Based on @kimDisentanglingFactorising2019.

This models builds on beta-VAE, trying to improve on the disentanglement vs reconstruction fidelity trad-off.

Idea¶

The authors note, that in the $\beta$-VAE, the $\beta$ factor effects the regularization term

\[ \mathbb{E}_{p_{data}(x)}[KL(q(x|z)||p(z))]=I(x;z)+KL(q(z)||p(z)) \]

This means that when penalizing this term, we force the $q(z)$ towards the prior $p(z)$, making the latent features conditionally independent and disentangled. But at the same time also penalize the mutual information $I(x;z)$, so we decrease the amount of information about $x$ carried in the latent vector $z$. The goal of the Factor VAE is to only penalize the second term.

Loss¶

The loss of the normal VAE is augmented with the Total Correlation:

\[ \frac{1}{N}\sum\limits_{i=1}^{N}\left[\mathbb{E}_{q(z|x^{(i)})}[\log p(x^{(i)}|z)]-D_{KL}(q(z|z^{(i)})||p(z)) \right]-\gamma D_{KL}(q(z)||\bar{q}(z)) \]

The first term is the same objective as in the standard VAE. The second term is known as the Total Correlation, which quantifies the mutual information in multivariate random variables. The total correlation is taken between…

$q(z)=\frac{1}{N}\sum\limits_{i=1}^{N}q(z|x^{(i)})$, the marginal posterior, or marginal latent data distribution.
$\bar{q}(z)=\prod\limits_{j=1}^{d}q(z_j)$, the product of the distributions over each latent unit. Low total correlation indicates independent and thus disentangled latent factors. Since the both distributions are intractable (Tractable Distribution), the [[Density-Ratio Trick]] from Master Wiki/Models/General Models/Generative Adversarial Network (GAN) is used:

$$

D_{KL}(q(z|z^{(i)})||p(z))\approx\mathbb{E}_{q(z)}\left[\log\frac{D(z)}{1-D(z)}\right]

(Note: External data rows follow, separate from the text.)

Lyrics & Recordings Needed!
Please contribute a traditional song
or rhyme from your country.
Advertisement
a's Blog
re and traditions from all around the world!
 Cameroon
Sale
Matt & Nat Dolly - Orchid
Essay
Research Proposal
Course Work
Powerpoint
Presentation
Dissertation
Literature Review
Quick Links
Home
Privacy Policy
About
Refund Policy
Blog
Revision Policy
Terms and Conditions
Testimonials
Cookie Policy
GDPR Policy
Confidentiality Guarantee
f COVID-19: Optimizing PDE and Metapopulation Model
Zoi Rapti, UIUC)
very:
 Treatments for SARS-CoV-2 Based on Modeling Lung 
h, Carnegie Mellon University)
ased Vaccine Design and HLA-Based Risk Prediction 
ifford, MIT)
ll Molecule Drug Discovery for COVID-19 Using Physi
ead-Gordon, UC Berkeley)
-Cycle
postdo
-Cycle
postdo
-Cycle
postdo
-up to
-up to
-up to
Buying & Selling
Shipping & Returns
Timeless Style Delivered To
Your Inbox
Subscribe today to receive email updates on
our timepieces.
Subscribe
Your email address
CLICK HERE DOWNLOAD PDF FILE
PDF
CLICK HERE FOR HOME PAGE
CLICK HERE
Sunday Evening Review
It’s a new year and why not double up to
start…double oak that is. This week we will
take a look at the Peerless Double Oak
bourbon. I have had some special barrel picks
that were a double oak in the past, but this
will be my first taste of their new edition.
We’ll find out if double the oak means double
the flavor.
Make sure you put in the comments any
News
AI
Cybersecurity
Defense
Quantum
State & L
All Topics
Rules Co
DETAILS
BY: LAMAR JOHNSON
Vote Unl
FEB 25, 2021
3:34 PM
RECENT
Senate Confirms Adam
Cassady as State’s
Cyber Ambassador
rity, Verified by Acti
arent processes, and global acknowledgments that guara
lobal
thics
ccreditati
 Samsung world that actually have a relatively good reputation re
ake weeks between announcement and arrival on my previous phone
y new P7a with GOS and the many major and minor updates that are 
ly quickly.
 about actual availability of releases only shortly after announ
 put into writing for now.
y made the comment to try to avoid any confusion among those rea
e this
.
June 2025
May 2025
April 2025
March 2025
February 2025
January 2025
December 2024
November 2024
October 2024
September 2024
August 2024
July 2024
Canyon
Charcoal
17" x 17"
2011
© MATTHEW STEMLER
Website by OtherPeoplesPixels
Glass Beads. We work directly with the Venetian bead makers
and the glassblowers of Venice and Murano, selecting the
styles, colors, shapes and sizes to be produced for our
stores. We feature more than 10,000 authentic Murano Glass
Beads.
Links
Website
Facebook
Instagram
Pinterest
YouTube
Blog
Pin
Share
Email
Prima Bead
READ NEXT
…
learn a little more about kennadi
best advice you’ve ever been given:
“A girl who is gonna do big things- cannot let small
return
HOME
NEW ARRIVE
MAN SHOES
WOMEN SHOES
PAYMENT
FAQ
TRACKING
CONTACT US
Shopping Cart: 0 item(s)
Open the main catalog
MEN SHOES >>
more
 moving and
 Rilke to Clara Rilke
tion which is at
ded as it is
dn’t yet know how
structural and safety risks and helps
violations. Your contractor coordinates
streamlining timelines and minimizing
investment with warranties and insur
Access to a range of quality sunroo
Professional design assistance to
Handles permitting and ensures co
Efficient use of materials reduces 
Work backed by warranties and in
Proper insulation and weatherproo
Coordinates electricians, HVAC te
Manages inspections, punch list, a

$$ A discriminator $D$ is used to differentiate between samples from the marginal posterior and the factorized latent distribution. The density ration can then be used as an approximation for the total correlation.

Disentanglement Metric¶

The authors also note issues with the beta-VAE#Disentanglement metric:

It is sensitive to hyperparameter tuning.
The linear classifier could correspondences between latent factors and linear combinations of dimensions.
If $K-1$ factors are disentangled, the linear model will be able to predict the last factor as well, even though its not disentangled.

To circumvent these issues, the authors propose a modified version of this metric:

Choose latent feature $y$ randomly.
For batch of $L$ samples:
1. Sample set of latent feature vector $v_{l}$
2. Simulate $x_{l}\sim\text{Sim}(v_{l})$ and encode using $z_{1,l}=\mu(x_{l})=\mathbb{E}[q(z|x_{l})]$.
3. Normalize the vector by dividing by the global standard deviation
Take element-wise empirical variance.
Take dimension with lowest variance.

We now have a training point $(d^{*},k)$ to train a majority-vote classifier. The accuracy of this classifier is used as the metric.